> **Tarefa proposta**
Transcreva sem alterações a parte do texto sobre a exposição de Fernando Velázquez que vai de "Com um outro" a "uma estátua grega?".

··· Trecho apresentado

Velázquez, profeta da antiga internet

Setembro 8, 2021
Fernando Velázquez 1

No sábado, fui à exposição do Fernando Velázquez na Zipper. Perguntei: “se o artista faz o algoritmo, ele desenha, coloca todas as informações dentro dele, daí escolhe algo novo, modela e imprime em 3D, é ele mesmo que é o artista?,” pra minha amiga, que havia trabalhado na produção da exposição. Me disse, sem pestanejar, “claro.”

 

Me deparo, então, com uma das novas máscaras africanas do Velázquez. Três olhos, uma coroa, talvez cocar, um oráculo quase grego. A máscara prende minha atenção. Sinto que há tradição ali. Ou quase. É difícil dizer. Há algo humano ali. Há algo alienígena, algo robótico, quase ciborgue. Queria mesmo era perguntar pra máscara: “posso vestir?”

 

Com um outro amigo, me vi conversando bastante depois da exposição sobre o Exterminador do Futuro. Não é uma referência que eu tenha, mas ele cresceu assistindo, tem até estilo pra jaqueta. São tipos masculinos, afinal, como eram os das estátuas gregas que o Velázquez selecionou para colocar dentro do algoritmo, antes de imprimir estátuas novas, baseadas no que o algoritmo entendeu por estátua grega. O que será a essência do que se entende por uma estátua grega?

······
··· Dados de origem

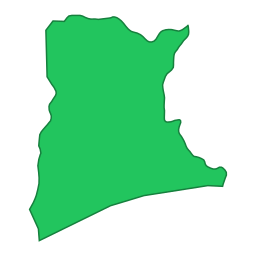 San Jose, Choluteca, Honduras
{"feature_id": "27666195B7253406385718", "entity_name": "San Jose", "entity_type": "district", "adm_level": 2, "iso_a3": "HND", "parent_name": "Honduras", "parent_adm1": "Choluteca", "projection": "equal_earth", "projection_center": [-87.408, 13.714], "detail": "fine", "context": "isolated", "style": "filled", "palette": "green", "viewbox_px": 256, "rotation_deg": 0, "n_neighbors": 0, "source": "geoboundaries", "source_scale": "gbopen_adm2", "svg_char_len": 2417}
<svg xmlns="http://www.w3.org/2000/svg" viewBox="0 0 256 256"><path d="M222.6,186.3L223.1,184.2L223.8,182.2L224.5,180.2L225.1,178.4L226.4,175.1L226.3,172.3L224.8,169.9L222.7,167.9L221.3,167.2L219.4,167.2L217.8,168.1L216.6,168.7L215.3,169.0L213.2,169.0L210.7,168.2L207.9,166.9L206.2,165.7L205.2,163.9L204.7,161.8L203.7,159.9L201.5,158.6L199.0,157.5L196.5,156.8L194.0,156.4L192.9,155.5L191.5,153.8L189.8,151.4L188.8,150.4L187.2,148.4L186.1,146.3L185.2,143.8L184.0,141.0L182.8,138.8L181.3,136.3L180.1,134.8L179.3,133.5L178.7,131.8L178.6,129.5L179.1,127.1L179.9,124.7L180.7,122.6L180.6,120.8L179.7,119.8L178.5,119.8L176.8,120.1L174.8,120.4L173.1,121.1L170.9,121.8L168.9,122.0L167.0,122.1L165.9,121.7L165.1,121.0L164.5,120.1L164.3,118.0L164.4,114.4L164.5,110.6L164.1,107.7L164.1,105.0L164.3,101.3L164.5,98.1L164.5,97.6L164.1,94.8L163.2,90.4L162.8,87.6L162.6,84.9L163.3,82.2L164.4,79.2L165.4,76.4L167.1,73.7L169.3,71.9L171.5,70.0L173.3,67.4L173.5,65.0L173.5,62.5L173.6,59.9L173.8,56.7L174.1,54.6L174.8,52.7L175.9,51.2L177.0,49.9L177.5,49.2L178.4,47.6L179.7,45.8L181.4,43.8L182.9,41.6L183.6,40.6L184.8,39.4L186.5,37.7L187.7,36.1L188.5,34.3L188.7,32.4L188.7,31.0L188.5,28.9L188.3,26.9L188.0,25.4L187.9,25.4L186.9,26.5L185.7,27.3L184.1,28.5L182.4,29.7L180.6,30.5L178.9,31.1L177.1,30.8L174.7,30.3L171.7,29.6L168.8,29.5L165.8,29.8L163.5,30.5L163.0,30.6L161.2,31.6L159.6,33.3L158.1,35.7L156.1,39.1L154.1,41.1L151.6,42.0L149.3,41.9L147.4,41.0L145.2,39.0L143.0,36.7L141.3,35.3L140.3,34.6L137.2,33.1L134.2,32.3L131.5,31.5L129.7,30.3L128.1,28.9L126.0,26.5L125.9,26.4L123.6,23.4L121.3,20.9L119.1,19.1L116.9,17.7L114.7,17.0L112.9,16.9L110.8,17.8L109.1,18.1L98.4,19.4L95.0,19.0L91.0,19.1L88.3,18.6L85.4,17.5L82.6,16.1L80.7,15.6L80.0,15.4L76.1,15.4L72.0,15.4L68.9,16.0L67.0,17.8L64.3,21.4L53.0,21.0L45.9,30.3L46.9,68.6L47.1,76.8L51.7,84.2L54.1,87.5L56.0,91.3L56.2,93.4L55.8,94.8L55.3,95.9L54.0,97.8L52.9,99.5L51.7,101.5L49.6,104.2L49.0,106.5L49.2,110.0L49.8,111.9L50.6,113.7L51.3,115.9L51.2,118.5L50.5,120.9L48.7,123.0L47.3,124.8L45.5,126.8L43.7,128.9L43.4,129.2L41.3,131.8L39.8,134.7L39.4,138.5L39.0,142.8L38.8,145.4L38.8,145.9L40.1,148.9L40.9,153.1L40.2,154.8L39.7,156.5L38.8,159.5L37.9,165.7L38.7,172.5L39.1,177.9L39.0,183.5L37.8,189.5L36.3,195.4L35.1,198.6L33.4,202.5L29.6,209.4L38.4,228.8L39.3,240.6L110.5,205.7L128.8,200.2L141.3,196.4L143.9,195.6L207.8,185.6L222.6,186.3Z" fill="#22c55e" stroke="#15803d" stroke-width="1.5"/></svg>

······

> **Resposta**
Com um outro amigo, me vi conversando bastante depois da exposição sobre o Exterminador do Futuro. Não é uma referência que eu tenha, mas ele cresceu assistindo, tem até estilo pra jaqueta. São tipos masculinos, afinal, como eram os das estátuas gregas que o Velázquez selecionou para colocar dentro do algoritmo, antes de imprimir estátuas novas, baseadas no que o algoritmo entendeu por estátua grega. O que será a essência do que se entende por uma estátua grega?